**To do:** Pull out every line in the data that has the string "types" in it.

** Opening Listed records block **

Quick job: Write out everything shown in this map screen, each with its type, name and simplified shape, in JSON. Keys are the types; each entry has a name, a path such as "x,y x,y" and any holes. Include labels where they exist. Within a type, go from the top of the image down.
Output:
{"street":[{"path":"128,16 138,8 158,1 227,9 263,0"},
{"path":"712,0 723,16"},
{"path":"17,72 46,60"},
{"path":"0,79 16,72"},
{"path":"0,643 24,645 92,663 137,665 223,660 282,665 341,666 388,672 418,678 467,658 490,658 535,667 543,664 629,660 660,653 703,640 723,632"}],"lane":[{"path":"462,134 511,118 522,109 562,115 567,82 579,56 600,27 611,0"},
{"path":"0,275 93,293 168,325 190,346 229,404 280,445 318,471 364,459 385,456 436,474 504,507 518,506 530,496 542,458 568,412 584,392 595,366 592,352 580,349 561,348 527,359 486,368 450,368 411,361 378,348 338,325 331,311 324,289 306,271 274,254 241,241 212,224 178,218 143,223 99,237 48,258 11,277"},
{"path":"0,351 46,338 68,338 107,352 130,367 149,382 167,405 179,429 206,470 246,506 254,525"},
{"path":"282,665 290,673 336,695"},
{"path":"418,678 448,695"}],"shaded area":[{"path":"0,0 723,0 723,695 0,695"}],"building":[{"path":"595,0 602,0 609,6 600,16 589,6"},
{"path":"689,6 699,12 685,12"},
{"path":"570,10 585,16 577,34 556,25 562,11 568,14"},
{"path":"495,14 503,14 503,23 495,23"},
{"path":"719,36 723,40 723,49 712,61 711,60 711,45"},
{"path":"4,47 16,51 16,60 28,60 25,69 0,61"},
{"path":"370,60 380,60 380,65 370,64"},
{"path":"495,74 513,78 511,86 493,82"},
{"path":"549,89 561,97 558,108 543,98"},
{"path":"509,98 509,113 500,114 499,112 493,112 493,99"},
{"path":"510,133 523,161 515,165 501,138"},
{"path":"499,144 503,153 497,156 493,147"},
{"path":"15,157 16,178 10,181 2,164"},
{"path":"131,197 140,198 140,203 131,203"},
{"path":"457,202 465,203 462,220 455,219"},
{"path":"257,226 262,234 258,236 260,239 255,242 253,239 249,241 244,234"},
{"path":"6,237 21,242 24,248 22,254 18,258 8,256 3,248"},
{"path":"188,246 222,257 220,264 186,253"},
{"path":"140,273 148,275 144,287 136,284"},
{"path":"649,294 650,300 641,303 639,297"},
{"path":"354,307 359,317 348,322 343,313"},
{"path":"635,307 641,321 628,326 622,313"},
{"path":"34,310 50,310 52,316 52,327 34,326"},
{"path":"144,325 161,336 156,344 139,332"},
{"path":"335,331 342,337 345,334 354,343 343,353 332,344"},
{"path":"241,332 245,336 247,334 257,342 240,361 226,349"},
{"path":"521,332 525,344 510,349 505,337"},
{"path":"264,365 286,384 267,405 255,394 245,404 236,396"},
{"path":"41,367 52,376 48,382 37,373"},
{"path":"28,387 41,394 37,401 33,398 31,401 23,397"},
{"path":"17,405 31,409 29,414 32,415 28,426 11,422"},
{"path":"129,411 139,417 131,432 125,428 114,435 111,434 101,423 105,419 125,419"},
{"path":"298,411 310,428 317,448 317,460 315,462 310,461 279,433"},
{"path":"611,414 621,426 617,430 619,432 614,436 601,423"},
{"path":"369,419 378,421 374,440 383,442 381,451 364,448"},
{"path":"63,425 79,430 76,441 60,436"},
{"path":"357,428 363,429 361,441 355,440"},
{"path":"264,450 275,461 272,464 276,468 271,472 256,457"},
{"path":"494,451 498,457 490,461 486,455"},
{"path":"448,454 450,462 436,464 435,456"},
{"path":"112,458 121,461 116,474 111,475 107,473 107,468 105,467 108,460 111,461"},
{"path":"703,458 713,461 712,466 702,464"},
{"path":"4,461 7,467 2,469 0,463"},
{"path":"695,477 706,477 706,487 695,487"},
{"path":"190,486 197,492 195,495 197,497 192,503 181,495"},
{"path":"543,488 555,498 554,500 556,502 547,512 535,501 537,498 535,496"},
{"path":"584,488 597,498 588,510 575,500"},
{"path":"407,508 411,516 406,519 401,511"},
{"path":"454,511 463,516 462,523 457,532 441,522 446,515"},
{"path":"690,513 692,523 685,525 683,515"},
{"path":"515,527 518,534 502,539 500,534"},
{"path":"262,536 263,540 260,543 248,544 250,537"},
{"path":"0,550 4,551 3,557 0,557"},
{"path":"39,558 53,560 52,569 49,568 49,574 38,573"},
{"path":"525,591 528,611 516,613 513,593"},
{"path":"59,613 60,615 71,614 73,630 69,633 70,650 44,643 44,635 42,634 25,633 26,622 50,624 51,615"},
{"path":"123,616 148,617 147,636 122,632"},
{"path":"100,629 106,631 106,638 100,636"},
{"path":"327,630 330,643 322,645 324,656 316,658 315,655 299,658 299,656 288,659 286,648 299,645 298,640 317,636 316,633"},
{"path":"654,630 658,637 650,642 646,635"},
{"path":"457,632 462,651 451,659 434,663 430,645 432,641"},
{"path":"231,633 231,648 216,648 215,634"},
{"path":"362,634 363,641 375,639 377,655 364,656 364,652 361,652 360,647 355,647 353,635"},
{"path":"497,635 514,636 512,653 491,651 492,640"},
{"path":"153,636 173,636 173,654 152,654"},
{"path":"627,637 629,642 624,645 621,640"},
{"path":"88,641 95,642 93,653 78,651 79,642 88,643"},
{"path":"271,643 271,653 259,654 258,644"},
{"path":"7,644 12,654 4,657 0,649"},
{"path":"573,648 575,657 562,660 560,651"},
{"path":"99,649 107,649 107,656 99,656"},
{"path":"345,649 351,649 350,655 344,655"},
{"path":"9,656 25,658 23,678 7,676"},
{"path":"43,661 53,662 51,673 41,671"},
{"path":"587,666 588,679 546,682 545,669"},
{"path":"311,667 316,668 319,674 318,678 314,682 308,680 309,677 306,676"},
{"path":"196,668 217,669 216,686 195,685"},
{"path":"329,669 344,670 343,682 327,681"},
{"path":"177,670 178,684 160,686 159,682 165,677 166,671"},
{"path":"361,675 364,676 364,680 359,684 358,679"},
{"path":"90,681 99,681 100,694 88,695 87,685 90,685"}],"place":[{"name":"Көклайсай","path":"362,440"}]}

** Closing Listed records block **
** Opening Listed records block **

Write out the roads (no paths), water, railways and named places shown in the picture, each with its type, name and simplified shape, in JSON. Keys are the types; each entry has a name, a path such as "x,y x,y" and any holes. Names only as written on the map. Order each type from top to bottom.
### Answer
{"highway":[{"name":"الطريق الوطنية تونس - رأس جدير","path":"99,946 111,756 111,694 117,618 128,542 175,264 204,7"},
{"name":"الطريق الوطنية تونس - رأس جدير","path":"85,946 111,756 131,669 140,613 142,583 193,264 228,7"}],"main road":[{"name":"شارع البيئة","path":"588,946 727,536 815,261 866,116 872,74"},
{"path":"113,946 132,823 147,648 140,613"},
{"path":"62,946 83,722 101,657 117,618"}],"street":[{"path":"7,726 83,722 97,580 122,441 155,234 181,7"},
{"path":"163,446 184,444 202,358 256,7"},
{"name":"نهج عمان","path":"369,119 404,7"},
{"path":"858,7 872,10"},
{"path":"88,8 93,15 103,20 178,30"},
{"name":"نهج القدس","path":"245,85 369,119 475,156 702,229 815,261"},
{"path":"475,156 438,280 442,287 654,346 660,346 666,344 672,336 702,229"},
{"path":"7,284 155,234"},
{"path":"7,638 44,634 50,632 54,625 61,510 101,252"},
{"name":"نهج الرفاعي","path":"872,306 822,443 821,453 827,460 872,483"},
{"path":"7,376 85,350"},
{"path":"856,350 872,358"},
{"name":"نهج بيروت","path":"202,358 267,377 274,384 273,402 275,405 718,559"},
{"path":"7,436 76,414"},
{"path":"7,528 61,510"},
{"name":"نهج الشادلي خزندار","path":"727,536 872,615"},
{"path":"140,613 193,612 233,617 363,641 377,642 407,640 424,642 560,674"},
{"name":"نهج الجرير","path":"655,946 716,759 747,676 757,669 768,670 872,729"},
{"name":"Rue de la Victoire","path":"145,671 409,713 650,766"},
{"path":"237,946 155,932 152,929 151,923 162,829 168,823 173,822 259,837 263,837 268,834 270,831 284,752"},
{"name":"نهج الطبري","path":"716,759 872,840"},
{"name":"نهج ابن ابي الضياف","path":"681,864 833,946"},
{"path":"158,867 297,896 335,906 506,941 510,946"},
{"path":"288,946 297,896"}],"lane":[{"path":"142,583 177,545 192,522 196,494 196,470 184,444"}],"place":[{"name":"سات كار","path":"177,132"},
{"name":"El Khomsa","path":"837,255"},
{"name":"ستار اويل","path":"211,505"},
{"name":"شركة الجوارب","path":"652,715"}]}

** Closing Listed records block **
** Opening Listed records block **

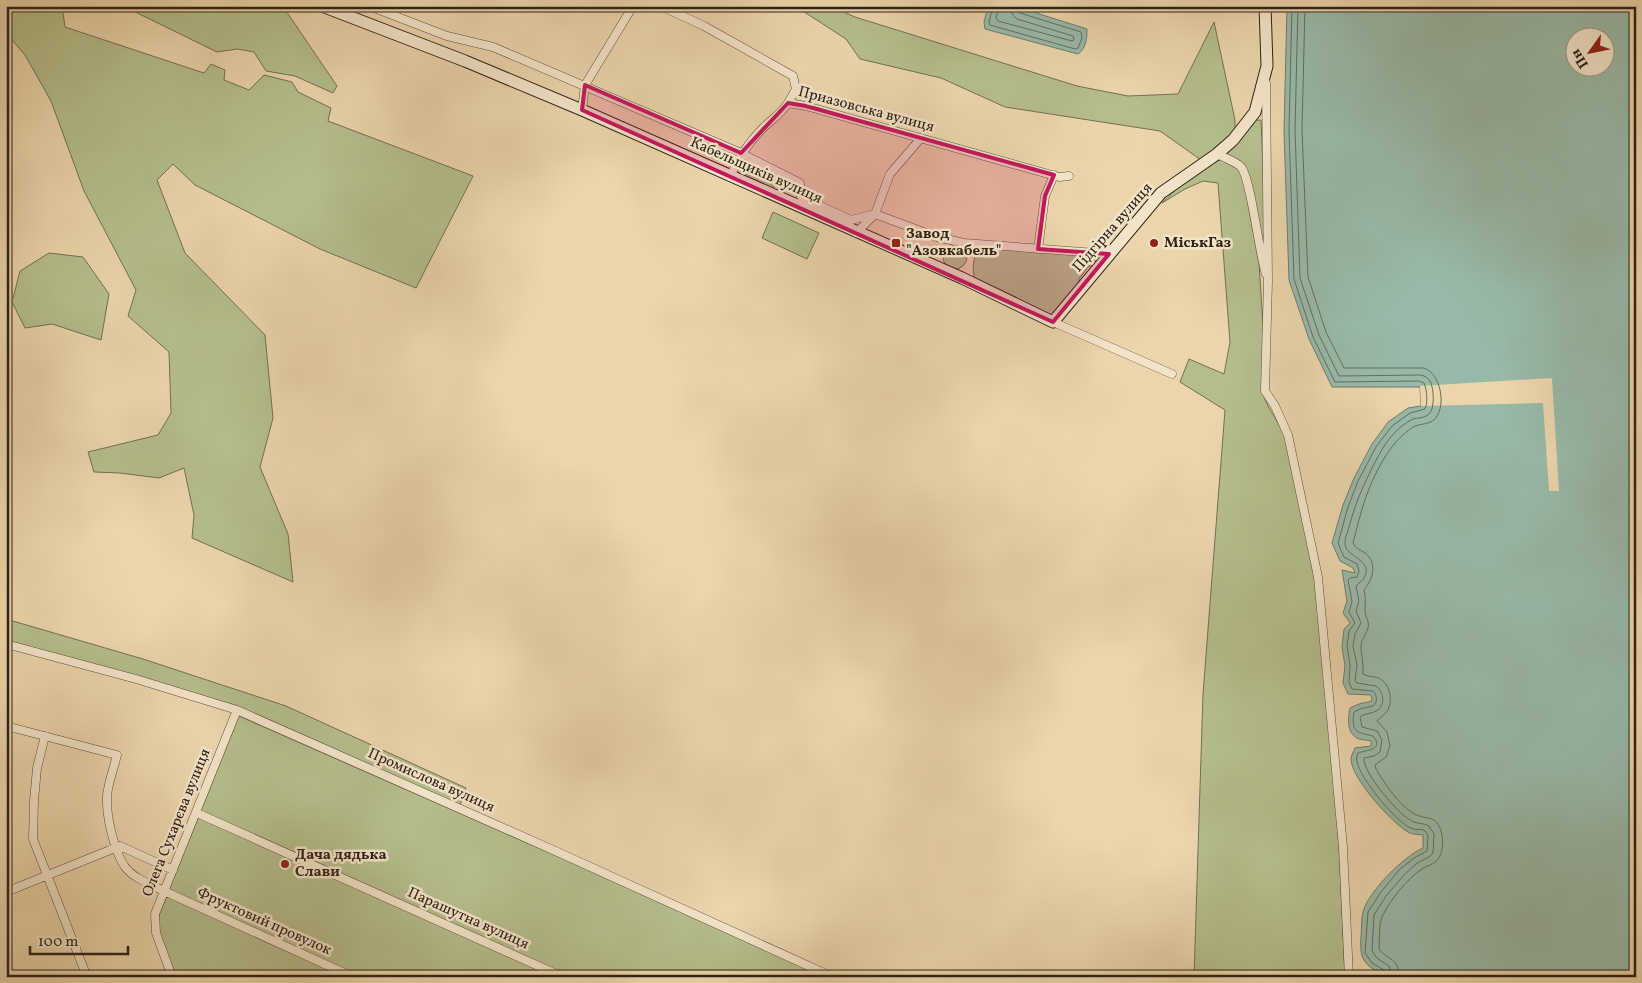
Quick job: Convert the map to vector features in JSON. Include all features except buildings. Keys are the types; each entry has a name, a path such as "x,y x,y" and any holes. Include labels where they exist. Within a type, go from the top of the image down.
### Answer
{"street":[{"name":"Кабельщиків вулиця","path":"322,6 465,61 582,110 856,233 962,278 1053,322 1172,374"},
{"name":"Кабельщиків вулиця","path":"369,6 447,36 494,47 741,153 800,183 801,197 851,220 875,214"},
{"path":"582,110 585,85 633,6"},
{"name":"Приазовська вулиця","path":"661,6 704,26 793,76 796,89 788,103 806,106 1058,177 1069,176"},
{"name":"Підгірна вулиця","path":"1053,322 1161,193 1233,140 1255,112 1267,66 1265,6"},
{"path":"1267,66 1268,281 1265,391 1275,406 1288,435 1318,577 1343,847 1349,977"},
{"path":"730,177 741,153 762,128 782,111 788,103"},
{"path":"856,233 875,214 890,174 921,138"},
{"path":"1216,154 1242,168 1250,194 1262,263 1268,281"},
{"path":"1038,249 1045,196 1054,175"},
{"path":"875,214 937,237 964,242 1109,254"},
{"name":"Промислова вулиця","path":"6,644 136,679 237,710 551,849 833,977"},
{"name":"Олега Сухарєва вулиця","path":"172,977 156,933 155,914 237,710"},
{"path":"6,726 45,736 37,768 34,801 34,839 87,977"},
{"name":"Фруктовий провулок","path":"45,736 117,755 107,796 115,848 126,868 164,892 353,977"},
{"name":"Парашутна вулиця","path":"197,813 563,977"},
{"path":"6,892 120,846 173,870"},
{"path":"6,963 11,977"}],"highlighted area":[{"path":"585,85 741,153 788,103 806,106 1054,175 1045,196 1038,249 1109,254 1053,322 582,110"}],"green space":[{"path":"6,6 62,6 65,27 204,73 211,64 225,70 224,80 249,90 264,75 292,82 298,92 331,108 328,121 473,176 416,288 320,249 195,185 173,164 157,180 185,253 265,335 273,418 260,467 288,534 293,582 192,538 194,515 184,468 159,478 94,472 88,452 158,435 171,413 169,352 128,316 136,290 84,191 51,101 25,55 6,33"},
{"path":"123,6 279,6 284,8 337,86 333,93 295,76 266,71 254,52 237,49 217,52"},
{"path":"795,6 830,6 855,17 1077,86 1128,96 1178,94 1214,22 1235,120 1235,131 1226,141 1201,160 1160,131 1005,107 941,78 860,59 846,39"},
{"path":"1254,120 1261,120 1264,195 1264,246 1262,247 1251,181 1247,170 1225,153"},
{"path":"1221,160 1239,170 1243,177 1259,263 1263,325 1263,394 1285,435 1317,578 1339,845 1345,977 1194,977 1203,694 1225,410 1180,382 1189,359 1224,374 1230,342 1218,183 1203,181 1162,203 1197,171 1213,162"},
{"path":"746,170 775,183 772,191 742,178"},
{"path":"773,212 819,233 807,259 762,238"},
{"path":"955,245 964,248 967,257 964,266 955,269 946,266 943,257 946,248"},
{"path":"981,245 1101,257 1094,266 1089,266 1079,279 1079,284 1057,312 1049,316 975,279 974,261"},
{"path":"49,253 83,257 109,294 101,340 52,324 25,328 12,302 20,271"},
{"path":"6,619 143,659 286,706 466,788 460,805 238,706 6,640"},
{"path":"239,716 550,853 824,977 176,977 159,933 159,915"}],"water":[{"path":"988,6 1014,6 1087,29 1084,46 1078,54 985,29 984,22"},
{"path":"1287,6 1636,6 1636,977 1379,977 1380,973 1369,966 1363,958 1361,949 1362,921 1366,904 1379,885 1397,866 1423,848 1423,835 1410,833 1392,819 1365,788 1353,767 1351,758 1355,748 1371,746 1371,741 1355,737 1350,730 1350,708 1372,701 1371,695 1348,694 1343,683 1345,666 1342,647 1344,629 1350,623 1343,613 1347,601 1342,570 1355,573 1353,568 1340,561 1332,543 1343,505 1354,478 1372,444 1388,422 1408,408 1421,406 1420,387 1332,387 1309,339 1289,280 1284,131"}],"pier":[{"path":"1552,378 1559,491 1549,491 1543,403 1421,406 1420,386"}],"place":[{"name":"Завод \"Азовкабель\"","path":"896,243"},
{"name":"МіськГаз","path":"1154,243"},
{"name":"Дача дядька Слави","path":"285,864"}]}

** Closing Listed records block **

**Solved problem:**
Quick job: Write out everything shown in this map screen, each with its type, name and simplified shape, in JSON. Keys are the types; each entry has a name, a path such as "x,y x,y" and any holes. Include labels where they exist. Within a type, go from the top of the image down.
Write out the roads (no paths), water, railways and named places shown in the picture, each with its type, name and simplified shape, in JSON. Keys are the types; each entry has a name, a path such as "x,y x,y" and any holes. Names only as written on the map. Order each type from top to bottom.
Quick job: Convert the map to vector features in JSON. Include all features except buildings. Keys are the types; each entry has a name, a path such as "x,y x,y" and any holes. Include labels where they exist. Within a type, go from the top of the image down.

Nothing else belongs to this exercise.